I’ve heard the term ‘be your own friend’ so many times and I never really grasped what it meant. I understood somewhat that it’s a suggestion to treat yourself how you treat others. For me, the concept still felt so detached/confusing partly because I thought of it literally. How can one be one’s own best friend?  made no sense.

I’ve been reading, listening and watching things about loneliness. This YouTuber he said something like…you can’t expect to meet someone and they turn out to be your best friend, your special friend, the one that gets you. It’s unfair to put those types of expectations on them. Then you’re so quick to dismiss them because you believe they aren’t the one.
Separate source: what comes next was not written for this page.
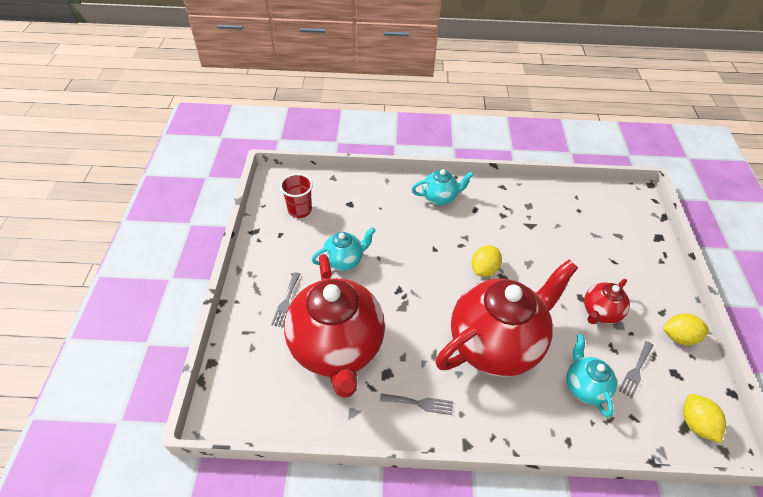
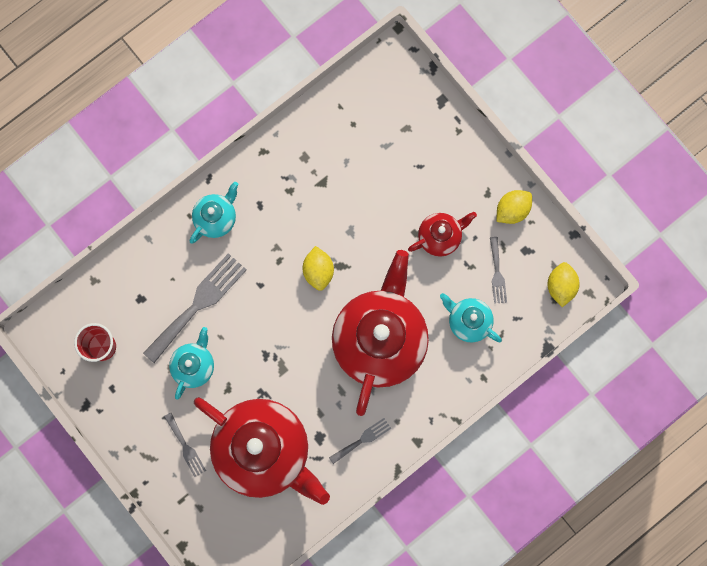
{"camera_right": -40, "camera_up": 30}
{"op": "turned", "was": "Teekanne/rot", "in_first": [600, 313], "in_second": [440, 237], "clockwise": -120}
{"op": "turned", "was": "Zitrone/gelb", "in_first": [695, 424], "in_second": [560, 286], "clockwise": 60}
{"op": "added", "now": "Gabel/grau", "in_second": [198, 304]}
I realized I do this, then I justify it with well no one really understands me, I’m just different (Blaghh) then I’m miserable.
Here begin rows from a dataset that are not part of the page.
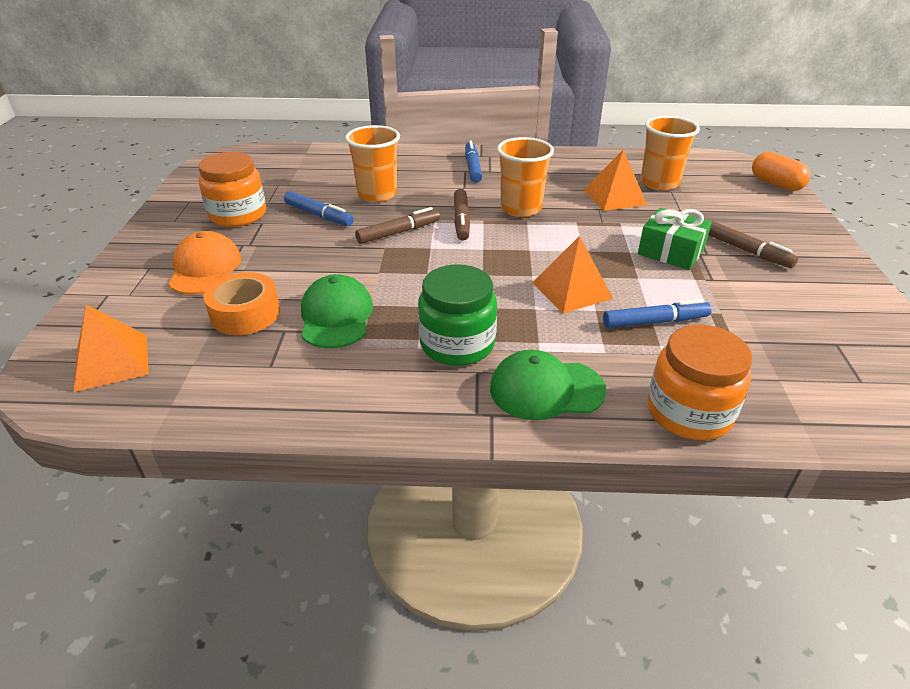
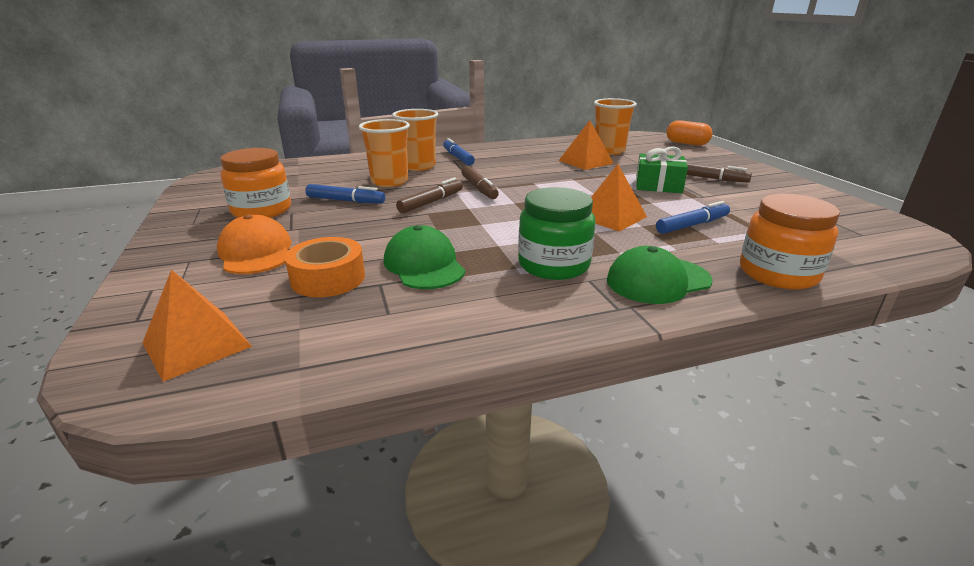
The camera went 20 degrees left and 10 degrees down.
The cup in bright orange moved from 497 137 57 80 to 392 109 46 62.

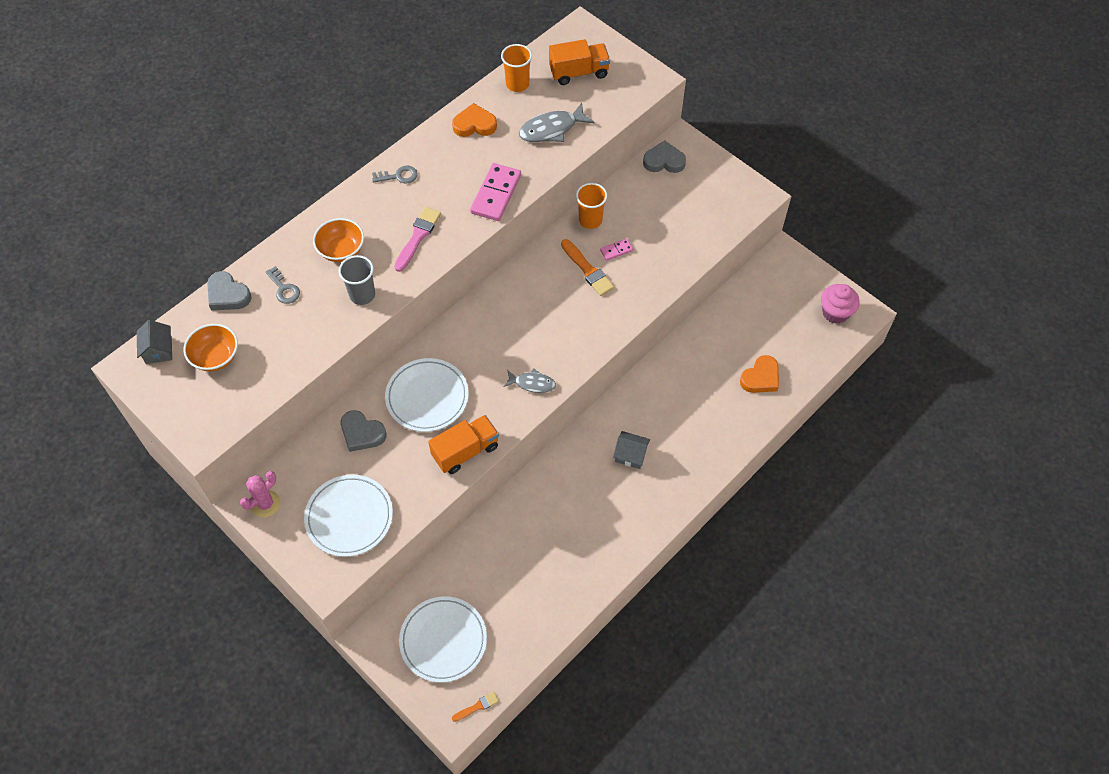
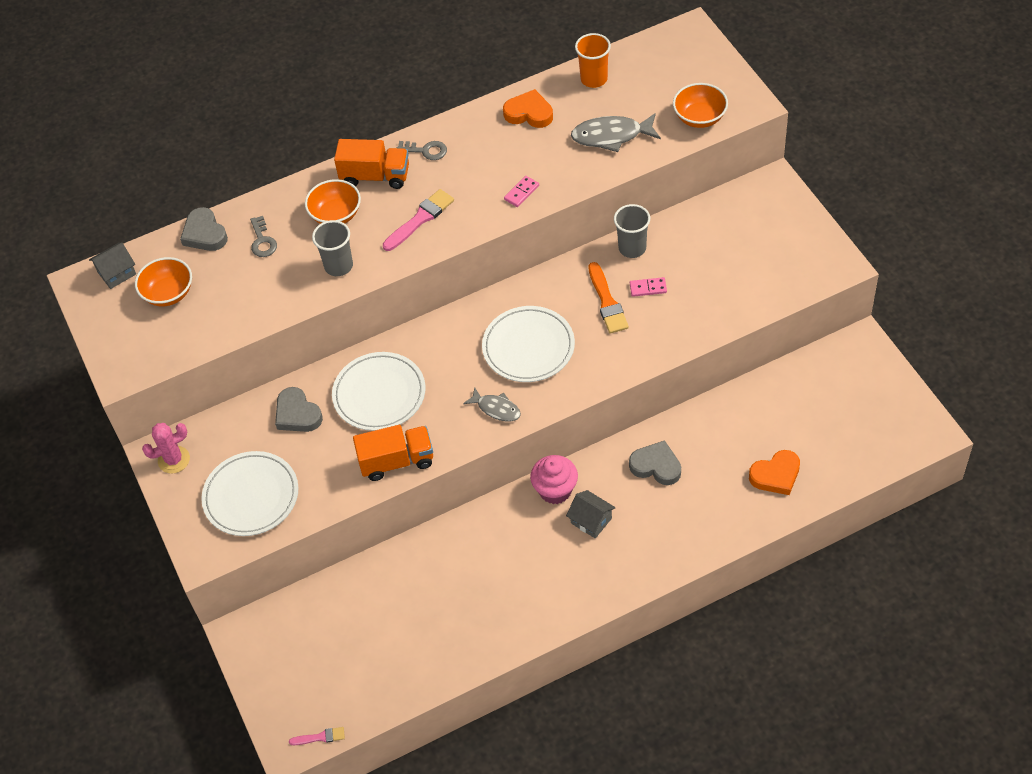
The camera went 25 degrees right and 5 degrees down.
The house in grey at 137 320 35 44 turned 45 degrees clockwise.
The plate in pure white moved from 399 596 88 87 to 482 306 93 76.
The paint brush in bright orange at 452 692 47 30 became the paint brush in pink at 289 727 56 18.
The domino tile in pink at 470 163 51 58 changed to 0.49 times the size.
The lorry in bright orange moved from 549 39 61 46 to 334 139 75 50.
The cup in bright orange at 576 183 31 46 became the cup in grey at 614 204 36 54.
The heart shape in grey moved from 643 140 43 33 to 629 440 52 45.
The cupcake in pink moved from 821 284 39 40 to 530 455 48 49.
The bowl in bright orange at 673 83 55 45 appeared.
Sometime after being immersed in this loneliness research, it hit me that no one really will or truly can understand you. I’ve always believed that if I had this “special” imaginary person that could know me inside out then I will finally be happy. All my problems will suddenly vanish. But yes even if you meet someone who empathizes and feels more than most, maybe they’re even sensitive to peoples emotions and just being around people drains them mentally. This person can never truly understand what you’re going through. The best that you can do is explain to them the situation and hope they can visualize how it feels. Regardless, no matter how kind and emotionally intelligent this person is, they will have never experienced what you have experienced. They will never truly understand. They have to have experienced it too.

Yet even then, the experience of the event will be subjective.  Let’s say you both were in car accident, one person when asked how they felt as the car was toppling over might answer I thought I was about to die and the other might answer I was ready to die. Or something less gory. See the first one has a glimmer of hope and the second chose to accept there was no hope (likely me) So how you experience something is up to you, your instincts that have been developed from all your past experiences and of course the psychological/genetic traits that you inherited.

I think it’s in accepting that no one can be your savior or, that you’ll meet someone that truly gets you or be your “best friend” will finally help you realize or accept that the only person that can truly be your best friend is you.

I’m sort of feel relieved that I don’t have to find this “one” person that I’m meant to be with or be my best friend. That really I’m in control of my own happiness. The reason that I feel hopeless, depressed or whatever soul/mind numbing emotion that I’m experiencing right now is my choice. Ofcourse I didn’t choose for things to happen to me, but I did choose how I would react to them. And I chose to be the most shittiest friend I could be to myself. That’s the hardest pill to swallow, because now I know that my happiness has always depended on me, no one else.

Now I have to go figure out how to be my own best friend.